• [PROVIDED RECORDS]

*** Begin section ***

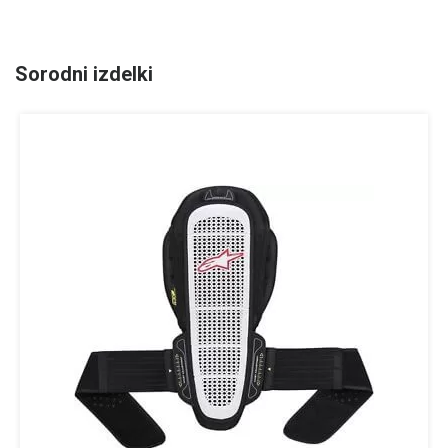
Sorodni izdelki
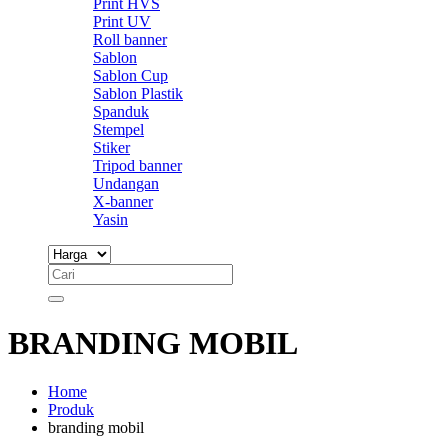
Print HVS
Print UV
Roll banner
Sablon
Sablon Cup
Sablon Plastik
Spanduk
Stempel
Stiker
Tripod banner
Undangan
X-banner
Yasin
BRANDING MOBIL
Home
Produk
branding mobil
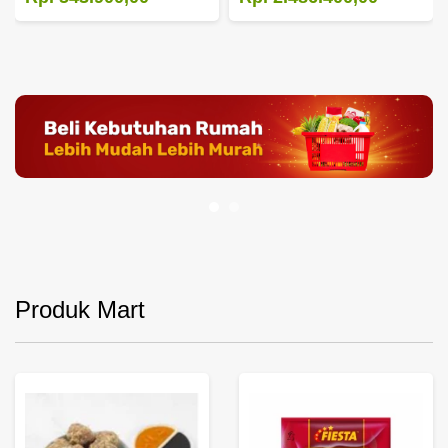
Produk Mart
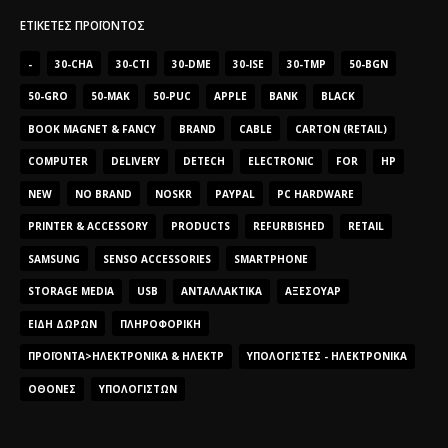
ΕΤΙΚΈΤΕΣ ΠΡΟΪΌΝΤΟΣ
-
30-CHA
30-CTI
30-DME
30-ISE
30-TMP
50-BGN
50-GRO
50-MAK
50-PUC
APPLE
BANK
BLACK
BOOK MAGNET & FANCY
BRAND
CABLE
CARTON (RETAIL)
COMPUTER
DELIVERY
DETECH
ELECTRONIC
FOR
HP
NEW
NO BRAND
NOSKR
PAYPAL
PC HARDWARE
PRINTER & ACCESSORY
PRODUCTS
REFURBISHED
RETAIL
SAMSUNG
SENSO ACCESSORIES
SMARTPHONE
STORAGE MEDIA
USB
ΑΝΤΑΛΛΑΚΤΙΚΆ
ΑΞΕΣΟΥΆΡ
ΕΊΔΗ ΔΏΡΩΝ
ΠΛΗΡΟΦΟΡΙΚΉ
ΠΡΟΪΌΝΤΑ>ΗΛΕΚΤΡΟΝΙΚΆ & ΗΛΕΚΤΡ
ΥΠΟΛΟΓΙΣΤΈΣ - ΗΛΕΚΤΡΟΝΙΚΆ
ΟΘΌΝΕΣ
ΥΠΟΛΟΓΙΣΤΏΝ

*** End section ***
*** Begin section ***

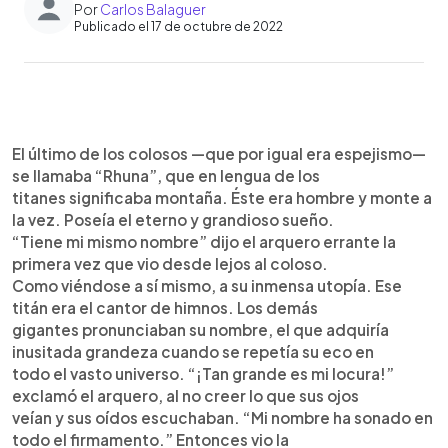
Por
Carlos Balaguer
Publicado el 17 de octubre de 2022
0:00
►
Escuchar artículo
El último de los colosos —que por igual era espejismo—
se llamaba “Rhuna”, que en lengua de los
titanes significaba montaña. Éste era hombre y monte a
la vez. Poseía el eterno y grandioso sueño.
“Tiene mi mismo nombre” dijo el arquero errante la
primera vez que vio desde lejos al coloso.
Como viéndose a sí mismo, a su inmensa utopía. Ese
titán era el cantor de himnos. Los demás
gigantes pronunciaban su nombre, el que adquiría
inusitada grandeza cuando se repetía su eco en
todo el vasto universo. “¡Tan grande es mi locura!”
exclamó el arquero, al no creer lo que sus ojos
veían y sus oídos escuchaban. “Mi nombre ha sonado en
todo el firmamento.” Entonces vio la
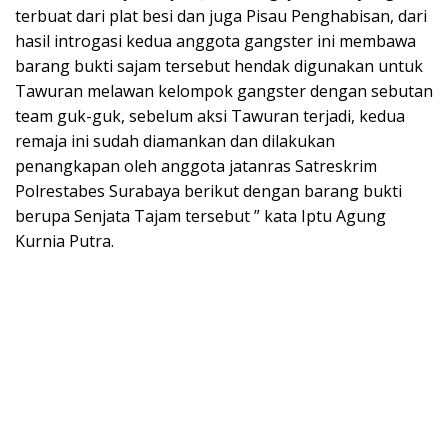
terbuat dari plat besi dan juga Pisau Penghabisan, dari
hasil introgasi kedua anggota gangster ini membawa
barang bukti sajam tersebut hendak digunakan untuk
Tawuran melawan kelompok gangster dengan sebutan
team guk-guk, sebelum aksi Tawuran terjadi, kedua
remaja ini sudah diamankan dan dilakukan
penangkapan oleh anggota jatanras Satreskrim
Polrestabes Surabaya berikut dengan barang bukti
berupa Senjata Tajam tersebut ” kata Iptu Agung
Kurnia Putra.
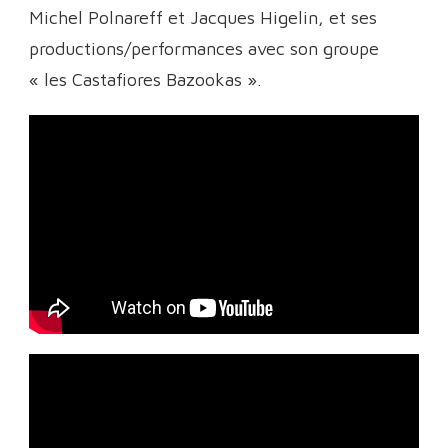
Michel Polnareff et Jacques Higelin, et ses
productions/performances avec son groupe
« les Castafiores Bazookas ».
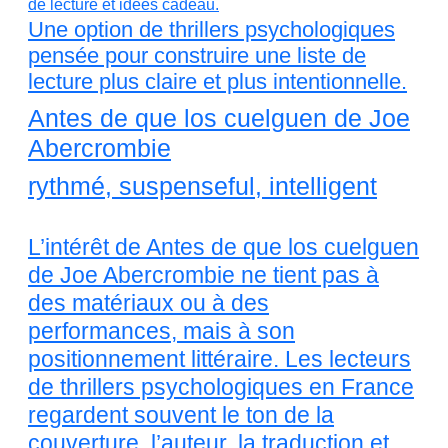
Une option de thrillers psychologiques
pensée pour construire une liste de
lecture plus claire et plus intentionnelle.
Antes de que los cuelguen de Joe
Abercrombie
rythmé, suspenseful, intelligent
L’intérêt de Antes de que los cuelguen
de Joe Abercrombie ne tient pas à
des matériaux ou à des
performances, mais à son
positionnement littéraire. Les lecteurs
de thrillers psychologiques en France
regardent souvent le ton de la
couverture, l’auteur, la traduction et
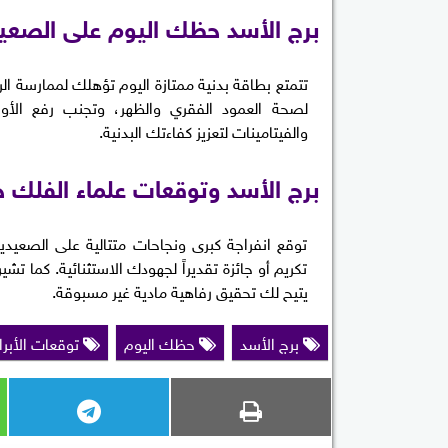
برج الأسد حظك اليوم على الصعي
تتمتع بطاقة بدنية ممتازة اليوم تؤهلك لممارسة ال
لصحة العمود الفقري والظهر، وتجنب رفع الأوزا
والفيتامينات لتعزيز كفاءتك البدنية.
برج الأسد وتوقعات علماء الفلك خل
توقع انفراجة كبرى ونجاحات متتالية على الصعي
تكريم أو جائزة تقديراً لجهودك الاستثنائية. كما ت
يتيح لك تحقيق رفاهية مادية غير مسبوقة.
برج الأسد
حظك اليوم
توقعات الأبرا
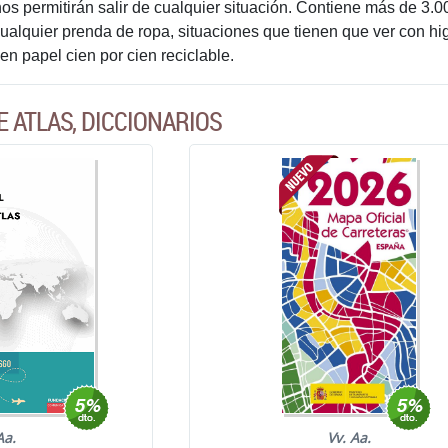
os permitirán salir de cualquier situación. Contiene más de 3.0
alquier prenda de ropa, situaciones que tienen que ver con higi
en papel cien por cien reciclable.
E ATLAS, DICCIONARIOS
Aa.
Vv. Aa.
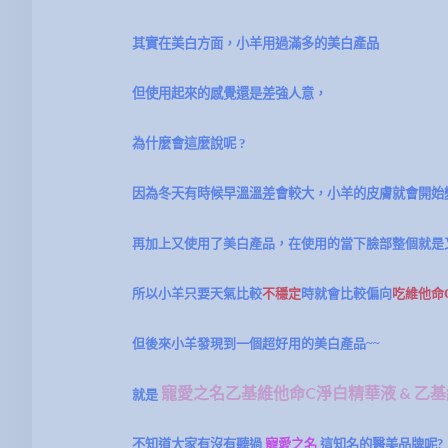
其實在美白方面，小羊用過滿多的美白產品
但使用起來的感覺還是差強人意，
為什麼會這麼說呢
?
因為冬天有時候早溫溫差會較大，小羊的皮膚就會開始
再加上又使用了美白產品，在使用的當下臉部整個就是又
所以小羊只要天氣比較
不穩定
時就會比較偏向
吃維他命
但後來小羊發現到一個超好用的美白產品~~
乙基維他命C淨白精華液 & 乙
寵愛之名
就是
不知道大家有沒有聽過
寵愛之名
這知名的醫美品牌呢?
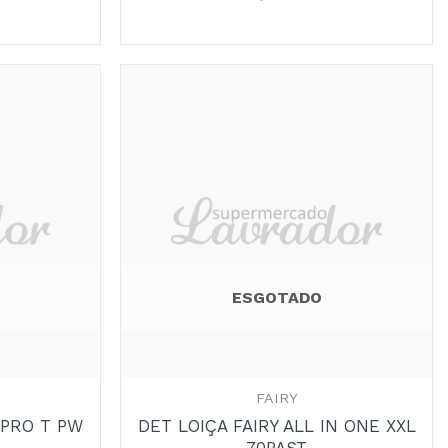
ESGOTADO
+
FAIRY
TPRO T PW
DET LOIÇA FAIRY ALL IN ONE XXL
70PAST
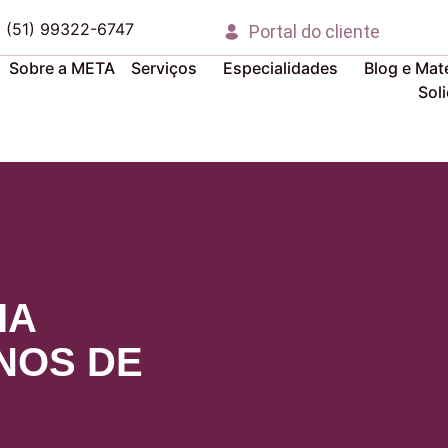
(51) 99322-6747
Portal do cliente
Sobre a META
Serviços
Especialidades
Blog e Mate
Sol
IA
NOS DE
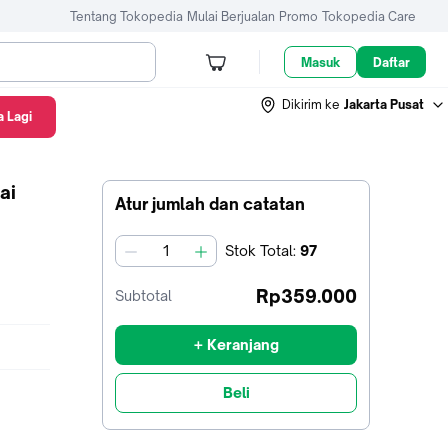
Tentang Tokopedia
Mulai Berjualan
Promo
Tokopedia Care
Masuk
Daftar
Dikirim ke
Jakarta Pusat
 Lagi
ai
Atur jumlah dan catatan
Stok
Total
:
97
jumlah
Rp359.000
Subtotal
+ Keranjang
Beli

*** End section ***

• [WHAT YOU WILL DO]
Arrange the stretch from the line containing "Sorodni izdelki" through the line containing "Produk Mart" as a Markdown table with the columns No. and Line. Give each line its own numbered row, and leave out blank lines and the pictures.

• [SOLVED PROBLEM]
| No. | Line |
|---|---|
| 1 | Sorodni izdelki |
| 2 | Print HVS |
| 3 | Print UV |
| 4 | Roll banner |
| 5 | Sablon |
| 6 | Sablon Cup |
| 7 | Sablon Plastik |
| 8 | Spanduk |
| 9 | Stempel |
| 10 | Stiker |
| 11 | Tripod banner |
| 12 | Undangan |
| 13 | X-banner |
| 14 | Yasin |
| 15 | BRANDING MOBIL |
| 16 | Home |
| 17 | Produk |
| 18 | branding mobil |
| 19 | Produk Mart |